I feel God calling me right now, to something new or different. I don’t want to be melodramatic, so let me be clear: I don’t know how new, or how different, and I suspect that the new or different isn’t what I expect. I also don’t think He’s calling me to something bigger. I’m guessing it is something smaller, actually.
But I do feel like He’s calling me.
That sounds pretty romantic, but the truth is that I am scared to death. I trust God, but I don’t like change, and my life already has plenty of change coming, thankyouverymuch. I’m scared.
Afraid of mis-hearing God, of making wrong decisions.
Afraid of disappointment.
Afraid of failure. (Really, really afraid of failure.)
I decided a long time ago not to make decisions based on fear, but I’ve found that fear leads me in super sneaky ways.
So I’m going back to my roots, Bible study wise, and I’m doing a Word study. I’m going to look at every place the Bible says any version of the phrase “fear not” or “do not be afraid.” I think I’ve read somewhere that “fear not” is the most repeated command in the Bible, so I’m guessing this will take a while.
I probably won’t write about every single verse I find, but I tend to learn more when I communicate what I’m learning. So I’m inviting you to join me on this journey. Most Tuesdays you’ll find some “fear not” thoughts here, as I work out this truth in my life. I’d love to hear what you’re afraid of, and the areas where you need to hear God’s invitation to “fear not.”
I’ll probably study in chronological order because that makes the most sense to me (Hi, I’m Renee. I like to go in order.) But my verse of the year is from the middle of the story, and it’s another return to my roots (as this is something of a life verse for me.)
I’m starting here because this verse reminds me of the relationship between fear and respect. The word translated fear can mean fear or terror, but also respect, reverence, piety.
When I’m afraid of something, I’m giving it respect. Respect: honor, reverence, consideration, regard.
So when I’m afraid of heights, I’m respecting the fact that being high up is dangerous, and should be handled with care.

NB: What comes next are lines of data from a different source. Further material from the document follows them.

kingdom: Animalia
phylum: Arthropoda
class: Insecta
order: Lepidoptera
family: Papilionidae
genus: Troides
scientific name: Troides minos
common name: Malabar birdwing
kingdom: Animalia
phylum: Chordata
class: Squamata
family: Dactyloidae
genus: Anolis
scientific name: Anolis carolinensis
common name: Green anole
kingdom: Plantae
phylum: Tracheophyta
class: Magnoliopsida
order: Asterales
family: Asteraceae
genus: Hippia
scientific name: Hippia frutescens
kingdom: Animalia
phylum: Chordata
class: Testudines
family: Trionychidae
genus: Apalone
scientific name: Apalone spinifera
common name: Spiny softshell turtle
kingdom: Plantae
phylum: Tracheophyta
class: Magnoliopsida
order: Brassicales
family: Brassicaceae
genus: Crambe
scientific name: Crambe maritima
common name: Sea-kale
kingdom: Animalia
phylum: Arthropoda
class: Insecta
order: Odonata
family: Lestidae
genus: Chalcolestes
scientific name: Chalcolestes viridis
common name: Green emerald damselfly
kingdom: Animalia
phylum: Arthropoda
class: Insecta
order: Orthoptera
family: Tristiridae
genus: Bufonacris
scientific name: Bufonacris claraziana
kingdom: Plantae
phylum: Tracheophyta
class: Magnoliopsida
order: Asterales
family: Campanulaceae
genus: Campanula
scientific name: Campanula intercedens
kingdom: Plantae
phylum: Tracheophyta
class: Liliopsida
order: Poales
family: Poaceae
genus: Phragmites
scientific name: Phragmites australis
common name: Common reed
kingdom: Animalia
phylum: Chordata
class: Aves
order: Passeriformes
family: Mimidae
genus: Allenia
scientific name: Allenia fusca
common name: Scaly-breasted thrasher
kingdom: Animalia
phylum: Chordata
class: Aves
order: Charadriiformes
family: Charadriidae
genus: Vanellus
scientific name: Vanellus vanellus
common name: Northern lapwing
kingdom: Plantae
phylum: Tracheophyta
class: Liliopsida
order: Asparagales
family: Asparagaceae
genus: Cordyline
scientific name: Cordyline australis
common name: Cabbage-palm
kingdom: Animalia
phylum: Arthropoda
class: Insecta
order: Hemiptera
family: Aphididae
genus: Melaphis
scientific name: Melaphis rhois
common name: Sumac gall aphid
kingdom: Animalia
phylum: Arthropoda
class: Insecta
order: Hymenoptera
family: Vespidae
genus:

It’s the fall that’s going to kill you, so I am OK respecting heights.
When I’m afraid of rejection, or failure, or change, or the future what am I respecting?
Too often I’m respecting the lie that rejection or failure will rob me of life and goodness, that I can’t live with them. Worse still: I am respecting the lie that change or the future will leave me God-less and helpless.
What am I really afraid of? And is that where I want my highest respect, my honor and reverence and consideration to go?
The fear of the Lord is the beginning of wisdom.
I want God Himself to hold the place of highest respect in my life. Oh friends, could we let our view of God grow bigger than anything else we’re afraid of?
As I look to the future, knowns and unknowns, welcome and unwelcome changes, successes or failures, acceptance or rejection, elatement or disappointment, where am I going to give my respect?
What are you afraid of? Where do you most need to hear the invitation to “fear not”?
What do you think of this link between fear and respect? Are we allowing the things we fear to take more respect, regard, consideration, than God?